# Revolt



## Sight (31. August 2009)

Moin Leute, vielleicht kennt jemand das Oldschool Spiel Revolt... wollte mal fragen ob das noch jmd zockt und ob es eigentlich einen zweiten Teil davon gibt?!


----------



## feivel (31. August 2009)

ich hab das früher gern gespielt, mittlerweile aber nicht mehr. einen zweiten teil gibts nicht


----------



## Woohoo (1. September 2009)

Das hab ich früher auch gerne mal zwischendurch gespielt. War schon lustig.


----------



## Eol_Ruin (2. September 2009)

Dat Game war wirklich spitze - habs grad leztes Jahr mal wieder aus gekrahmt.
Besonders die Grafik war damals echt gut - vor allem die Spiegelungen !!


----------



## feivel (9. September 2009)

das beste daran war eigentlich der lanmodus, und für damals war die grafik 1a....
da hast du recht


----------



## Wannseesprinter (9. September 2009)

Die Grafik ist für heutige Verhältnisse auch noch gut anzusehen; ganz ab von den matschigen Bodentexturen . Das Spiel rockt ungemein, nur weiß ich nicht, wo die CD bei mir liegt. Die Musik, vor allem im Menü, war auch sehr schick gemacht.

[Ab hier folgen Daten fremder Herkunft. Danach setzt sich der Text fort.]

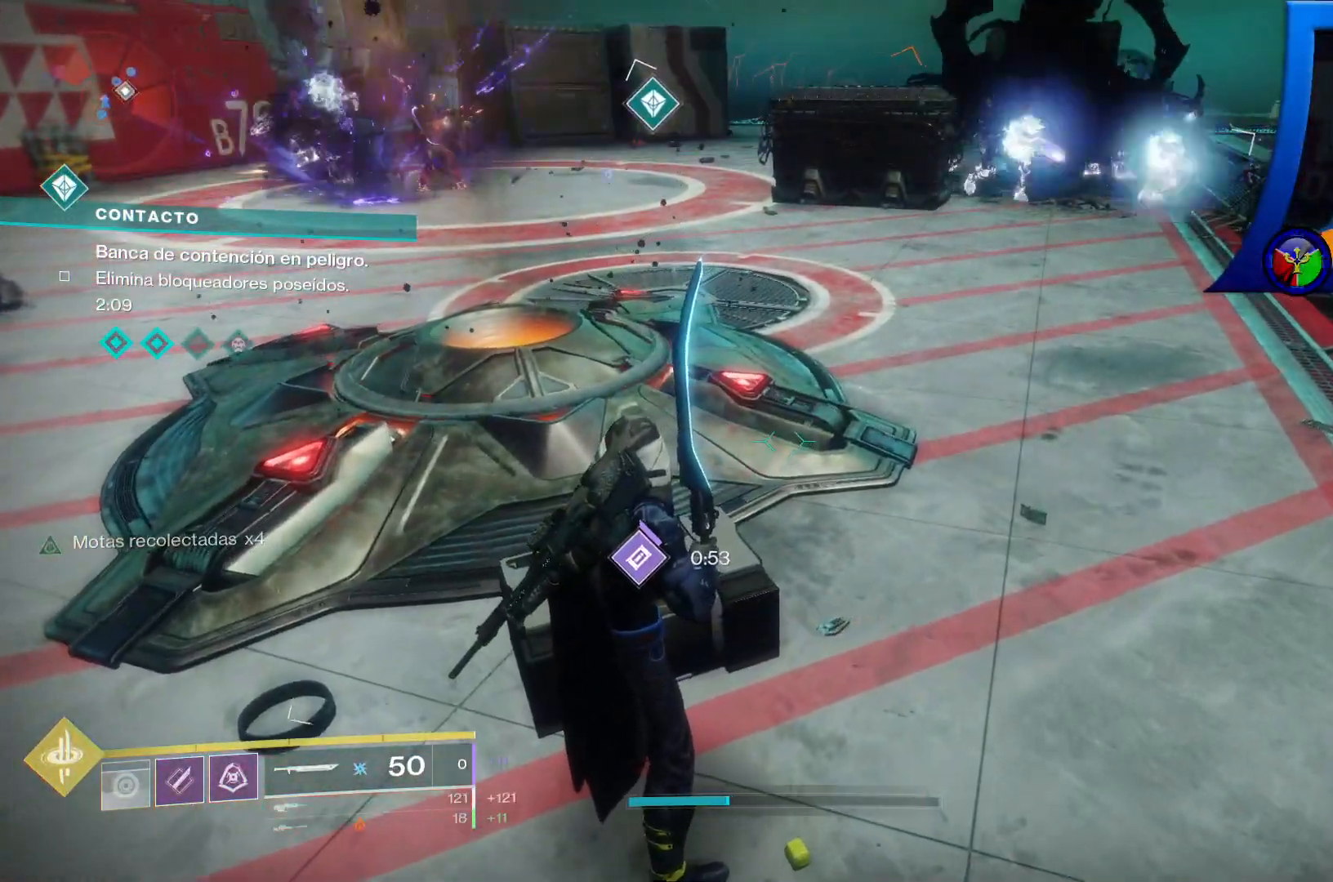
{"dt_ms": 500, "buttons": ["X"], "left_stick": "center", "right_stick": "center", "events": []}
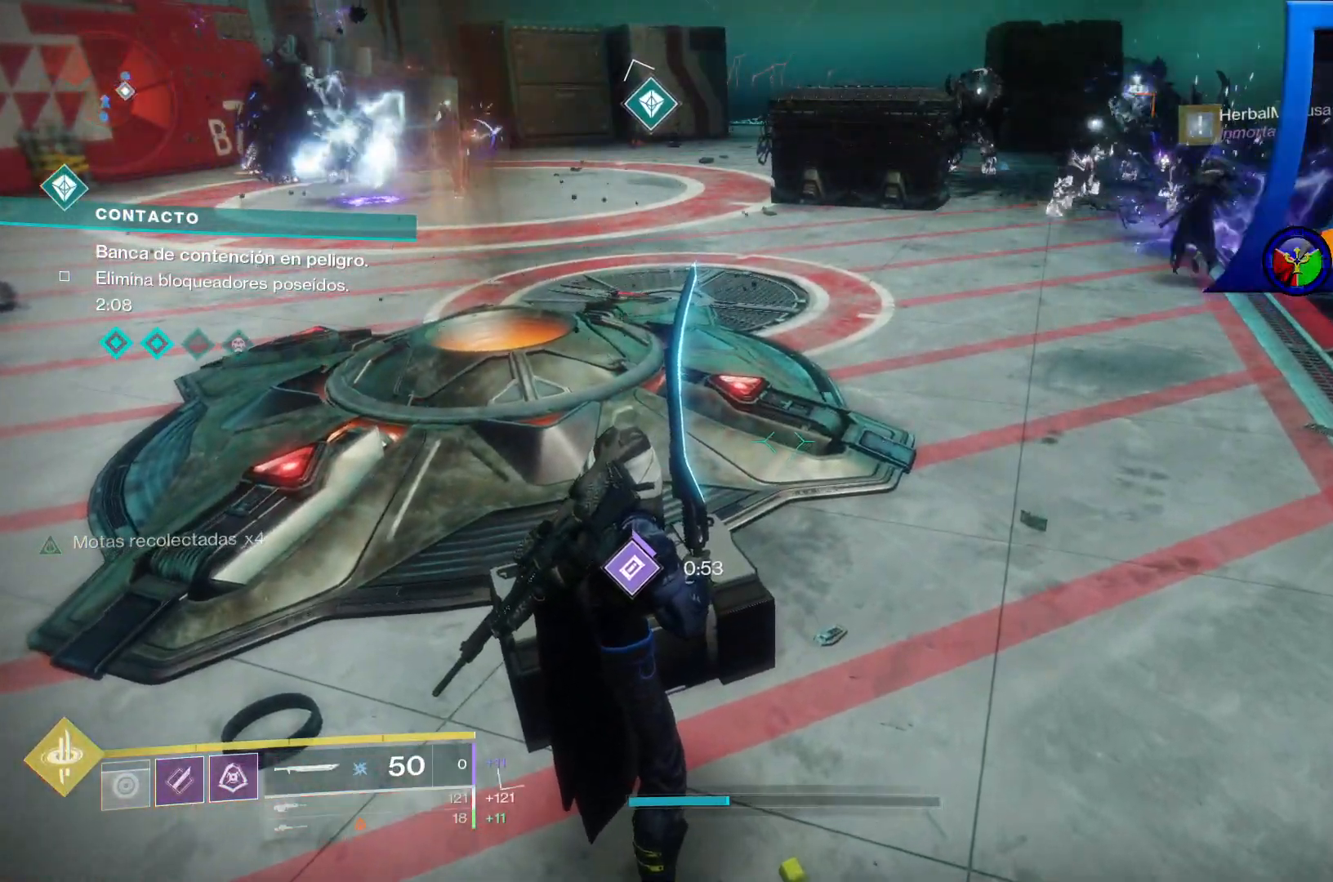
{"dt_ms": 500, "buttons": ["X"], "left_stick": "center", "right_stick": "center", "events": [[183, "left_stick", "down-right"], [383, "left_stick", "center"]]}
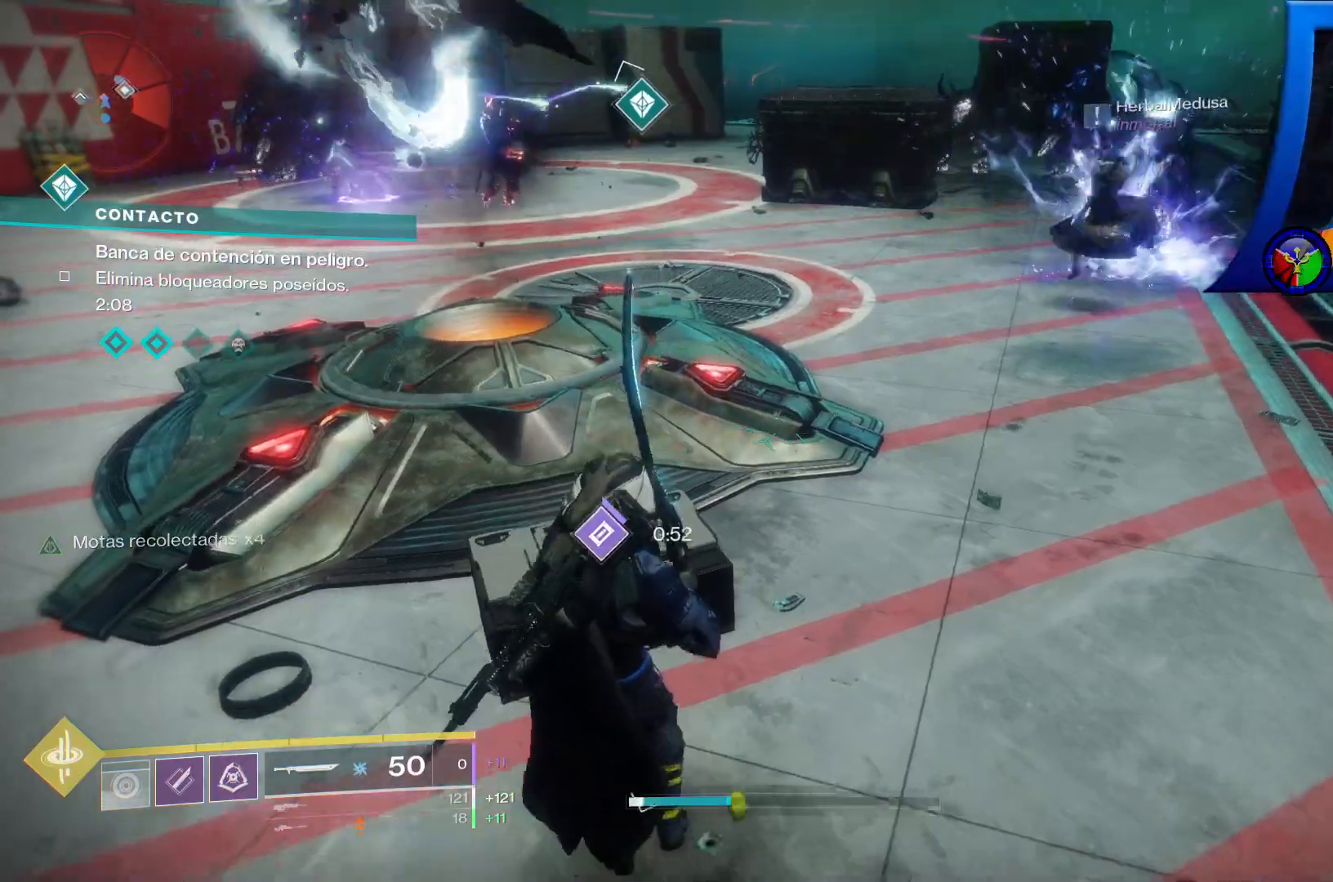
{"dt_ms": 500, "buttons": [], "left_stick": "down", "right_stick": "center", "events": [[100, "left_stick", "down"], [250, "X", "up"], [400, "Y", "down"], [433, "X", "down"], [450, "X", "up"], [500, "Y", "up"]]}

Soweit ich weiß, kann Revolt aber mittlerweile kostenlos heruntergeladen werden.


----------



## Eol_Ruin (9. September 2009)

Wannseesprinter schrieb:


> Soweit ich weiß, kann Revolt aber mittlerweile kostenlos heruntergeladen werden.



Legal ?  WO ?

Dann könnt ich mit Kumpels im LAN spielen! Von denen hat leider keine das Game!


----------



## HTS (9. September 2009)

Eol_Ruin schrieb:


> Legal ?  WO ?



Google nach "revolt download" und dann sind es nur noch weniges Klicks


----------



## Wannseesprinter (9. September 2009)

Höchst offiziell ist es bei den Kollegen von abandonia zu bekommen. Es fehlt bei dieser Version lediglich die Musik, falls ich mich noch an meinen letzten Download erinnern kann, sonst ist es uneingeschränkt zu spielen.

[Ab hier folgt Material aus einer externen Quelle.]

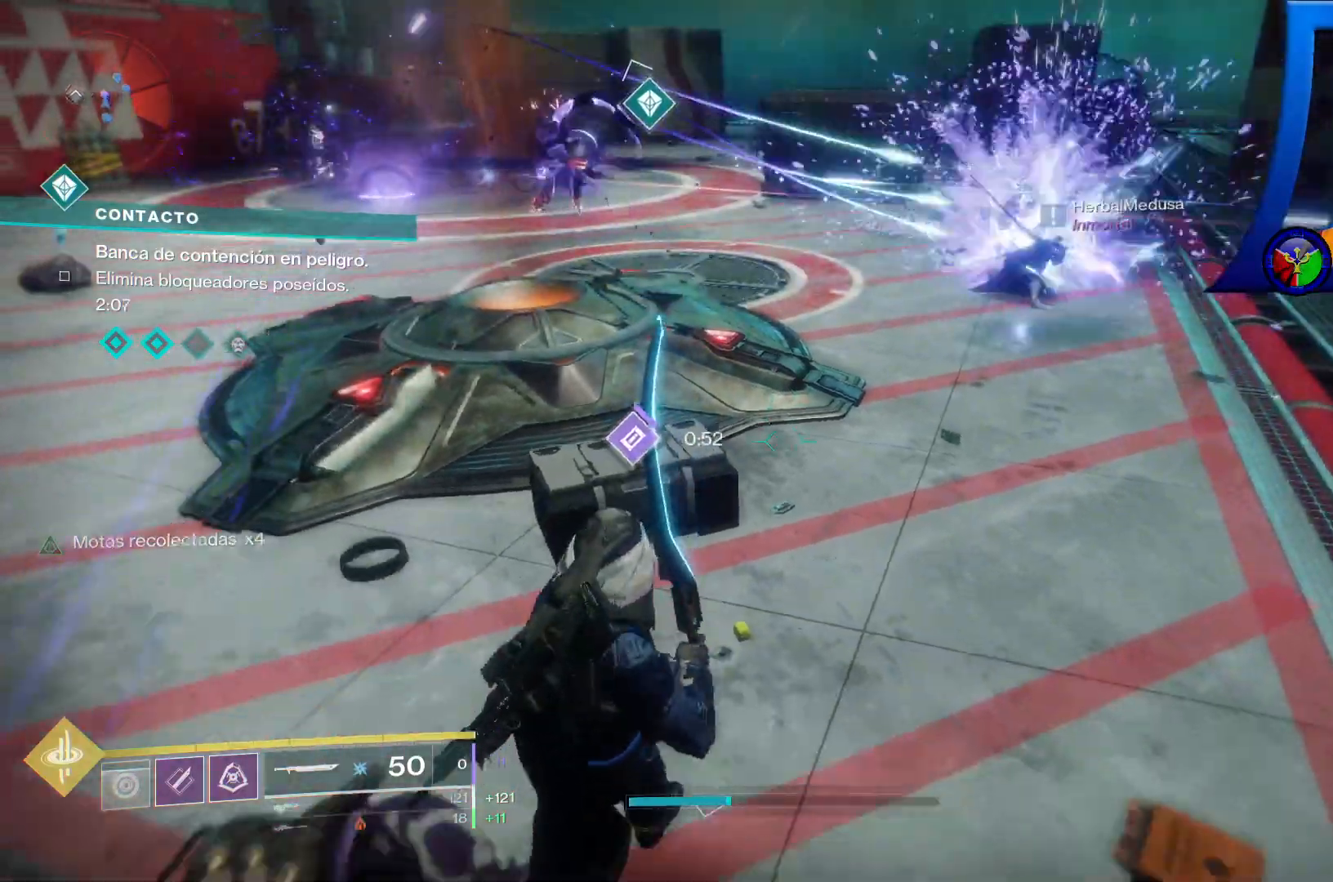
{"dt_ms": 500, "buttons": [], "left_stick": "down-right", "right_stick": "up-left"}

Siehe: Download Re-Volt | abandonia


----------



## feivel (10. September 2009)

auch nicht schlecht


----------



## Sight (15. September 2009)

jop, von der Grafik her ist es echt ein cooles ding...
Vor allem aber gefällt mir der Editor Modus, da kann man manchmal schräge Strecken bauen


----------